= What the task asks =
From the records below, copy out each line that has the word "your".

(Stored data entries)
▼
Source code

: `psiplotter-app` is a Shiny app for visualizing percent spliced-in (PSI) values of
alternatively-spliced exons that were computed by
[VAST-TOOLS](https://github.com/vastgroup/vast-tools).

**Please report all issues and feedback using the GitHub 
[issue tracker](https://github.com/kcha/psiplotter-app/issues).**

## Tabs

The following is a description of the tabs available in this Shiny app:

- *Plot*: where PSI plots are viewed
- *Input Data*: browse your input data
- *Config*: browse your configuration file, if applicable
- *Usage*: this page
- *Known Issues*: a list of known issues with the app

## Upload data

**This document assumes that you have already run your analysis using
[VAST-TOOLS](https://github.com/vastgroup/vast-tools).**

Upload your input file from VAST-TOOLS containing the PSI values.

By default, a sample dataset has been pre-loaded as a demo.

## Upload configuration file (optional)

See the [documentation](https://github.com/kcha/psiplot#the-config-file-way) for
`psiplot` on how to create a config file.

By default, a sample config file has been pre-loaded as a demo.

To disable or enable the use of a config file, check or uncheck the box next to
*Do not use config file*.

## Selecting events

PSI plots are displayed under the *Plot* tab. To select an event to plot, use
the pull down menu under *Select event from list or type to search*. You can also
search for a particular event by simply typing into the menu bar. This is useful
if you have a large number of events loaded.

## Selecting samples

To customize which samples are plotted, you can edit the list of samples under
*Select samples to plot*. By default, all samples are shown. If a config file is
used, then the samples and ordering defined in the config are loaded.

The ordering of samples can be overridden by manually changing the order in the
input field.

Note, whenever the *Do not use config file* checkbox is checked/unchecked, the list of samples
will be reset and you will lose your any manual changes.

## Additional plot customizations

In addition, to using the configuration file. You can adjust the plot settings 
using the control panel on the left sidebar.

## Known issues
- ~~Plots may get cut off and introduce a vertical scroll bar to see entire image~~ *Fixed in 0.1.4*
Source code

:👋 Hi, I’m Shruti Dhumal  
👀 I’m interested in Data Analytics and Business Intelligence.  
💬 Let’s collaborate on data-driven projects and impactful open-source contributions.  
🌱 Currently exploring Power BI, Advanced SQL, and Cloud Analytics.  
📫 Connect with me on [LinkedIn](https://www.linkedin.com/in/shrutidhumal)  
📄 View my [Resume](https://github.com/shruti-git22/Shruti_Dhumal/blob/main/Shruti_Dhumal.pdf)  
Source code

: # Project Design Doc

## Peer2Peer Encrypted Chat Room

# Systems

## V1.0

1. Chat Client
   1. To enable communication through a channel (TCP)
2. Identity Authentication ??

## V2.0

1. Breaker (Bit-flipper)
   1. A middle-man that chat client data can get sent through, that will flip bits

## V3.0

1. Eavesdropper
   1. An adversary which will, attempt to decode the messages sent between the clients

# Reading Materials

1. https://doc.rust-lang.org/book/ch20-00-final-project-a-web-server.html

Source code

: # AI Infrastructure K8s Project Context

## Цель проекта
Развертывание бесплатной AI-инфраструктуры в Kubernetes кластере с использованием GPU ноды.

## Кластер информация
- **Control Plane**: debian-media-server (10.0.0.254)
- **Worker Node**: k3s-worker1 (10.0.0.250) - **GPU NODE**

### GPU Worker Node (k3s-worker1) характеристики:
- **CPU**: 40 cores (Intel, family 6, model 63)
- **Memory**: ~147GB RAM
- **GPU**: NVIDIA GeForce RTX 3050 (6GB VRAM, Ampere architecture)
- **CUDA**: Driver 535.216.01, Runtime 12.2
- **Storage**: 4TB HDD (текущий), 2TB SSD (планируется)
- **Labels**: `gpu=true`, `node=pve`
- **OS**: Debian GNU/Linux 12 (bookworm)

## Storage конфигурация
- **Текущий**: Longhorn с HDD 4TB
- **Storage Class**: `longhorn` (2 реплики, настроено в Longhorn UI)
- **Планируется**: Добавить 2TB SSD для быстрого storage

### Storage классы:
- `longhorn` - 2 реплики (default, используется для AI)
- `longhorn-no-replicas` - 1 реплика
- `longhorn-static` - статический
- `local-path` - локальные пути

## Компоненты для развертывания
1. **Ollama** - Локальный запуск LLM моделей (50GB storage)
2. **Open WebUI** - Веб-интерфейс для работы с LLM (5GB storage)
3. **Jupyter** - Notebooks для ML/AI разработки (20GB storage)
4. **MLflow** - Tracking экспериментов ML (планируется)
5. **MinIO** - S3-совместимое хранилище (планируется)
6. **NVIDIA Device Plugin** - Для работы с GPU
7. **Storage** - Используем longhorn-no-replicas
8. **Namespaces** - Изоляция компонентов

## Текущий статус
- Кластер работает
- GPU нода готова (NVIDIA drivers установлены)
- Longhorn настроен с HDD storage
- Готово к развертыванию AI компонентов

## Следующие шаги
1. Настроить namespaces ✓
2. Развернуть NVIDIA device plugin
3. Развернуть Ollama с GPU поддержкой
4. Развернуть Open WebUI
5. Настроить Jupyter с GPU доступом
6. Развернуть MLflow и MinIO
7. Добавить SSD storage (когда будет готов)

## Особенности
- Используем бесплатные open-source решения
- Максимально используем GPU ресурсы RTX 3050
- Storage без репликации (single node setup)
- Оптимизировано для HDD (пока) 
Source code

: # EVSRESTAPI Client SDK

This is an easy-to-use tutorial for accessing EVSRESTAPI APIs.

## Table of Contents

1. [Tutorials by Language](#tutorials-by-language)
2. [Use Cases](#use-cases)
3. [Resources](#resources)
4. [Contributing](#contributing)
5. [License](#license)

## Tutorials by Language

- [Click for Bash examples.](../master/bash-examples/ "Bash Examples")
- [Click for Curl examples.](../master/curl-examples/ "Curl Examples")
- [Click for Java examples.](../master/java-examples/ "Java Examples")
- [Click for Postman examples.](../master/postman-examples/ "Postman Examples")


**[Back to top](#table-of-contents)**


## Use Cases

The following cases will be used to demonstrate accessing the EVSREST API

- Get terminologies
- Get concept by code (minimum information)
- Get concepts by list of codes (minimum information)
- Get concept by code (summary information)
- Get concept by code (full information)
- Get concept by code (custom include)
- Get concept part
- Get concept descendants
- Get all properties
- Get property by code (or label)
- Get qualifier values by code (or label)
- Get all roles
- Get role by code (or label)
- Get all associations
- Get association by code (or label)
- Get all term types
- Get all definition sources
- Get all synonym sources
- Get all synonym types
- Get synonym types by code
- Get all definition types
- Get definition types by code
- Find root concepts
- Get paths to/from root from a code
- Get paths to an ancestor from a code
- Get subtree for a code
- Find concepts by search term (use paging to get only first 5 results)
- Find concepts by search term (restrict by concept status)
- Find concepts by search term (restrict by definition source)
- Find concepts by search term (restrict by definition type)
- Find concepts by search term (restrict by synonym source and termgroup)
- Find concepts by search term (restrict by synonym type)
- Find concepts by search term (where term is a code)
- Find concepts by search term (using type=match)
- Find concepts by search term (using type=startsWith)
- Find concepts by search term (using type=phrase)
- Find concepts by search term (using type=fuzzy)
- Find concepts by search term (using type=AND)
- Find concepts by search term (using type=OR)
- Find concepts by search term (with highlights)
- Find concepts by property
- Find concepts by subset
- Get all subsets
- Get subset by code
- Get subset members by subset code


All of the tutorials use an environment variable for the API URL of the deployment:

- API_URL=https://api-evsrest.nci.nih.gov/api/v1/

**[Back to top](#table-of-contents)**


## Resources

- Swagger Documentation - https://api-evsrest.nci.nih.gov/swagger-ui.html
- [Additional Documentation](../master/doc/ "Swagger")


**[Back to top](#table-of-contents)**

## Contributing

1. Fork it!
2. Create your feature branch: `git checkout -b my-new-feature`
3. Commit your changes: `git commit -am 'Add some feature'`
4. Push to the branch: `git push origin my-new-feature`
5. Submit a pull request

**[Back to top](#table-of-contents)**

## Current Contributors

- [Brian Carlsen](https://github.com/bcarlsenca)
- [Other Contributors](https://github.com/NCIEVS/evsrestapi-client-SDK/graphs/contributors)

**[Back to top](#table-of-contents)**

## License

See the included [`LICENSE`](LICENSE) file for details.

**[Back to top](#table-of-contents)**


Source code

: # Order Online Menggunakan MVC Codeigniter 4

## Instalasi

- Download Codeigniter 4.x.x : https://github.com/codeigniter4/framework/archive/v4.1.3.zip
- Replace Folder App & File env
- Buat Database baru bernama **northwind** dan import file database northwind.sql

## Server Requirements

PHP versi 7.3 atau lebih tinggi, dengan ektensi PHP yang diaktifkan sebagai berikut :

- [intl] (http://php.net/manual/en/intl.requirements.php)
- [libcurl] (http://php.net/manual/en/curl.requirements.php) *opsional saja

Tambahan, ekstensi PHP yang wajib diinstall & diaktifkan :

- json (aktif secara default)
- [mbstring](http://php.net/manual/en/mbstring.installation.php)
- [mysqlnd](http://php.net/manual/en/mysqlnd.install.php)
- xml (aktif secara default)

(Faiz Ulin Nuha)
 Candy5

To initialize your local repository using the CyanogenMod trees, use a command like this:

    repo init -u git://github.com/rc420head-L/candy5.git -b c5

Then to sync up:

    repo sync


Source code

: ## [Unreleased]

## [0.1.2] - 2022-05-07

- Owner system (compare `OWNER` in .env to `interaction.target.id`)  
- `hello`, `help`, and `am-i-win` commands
▲
= Exercise solution =
- *Input Data*: browse your input data
- *Config*: browse your configuration file, if applicable
**This document assumes that you have already run your analysis using
Upload your input file from VAST-TOOLS containing the PSI values.
will be reset and you will lose your any manual changes.
2. Create your feature branch: `git checkout -b my-new-feature`
3. Commit your changes: `git commit -am 'Add some feature'`
To initialize your local repository using the CyanogenMod trees, use a command like this:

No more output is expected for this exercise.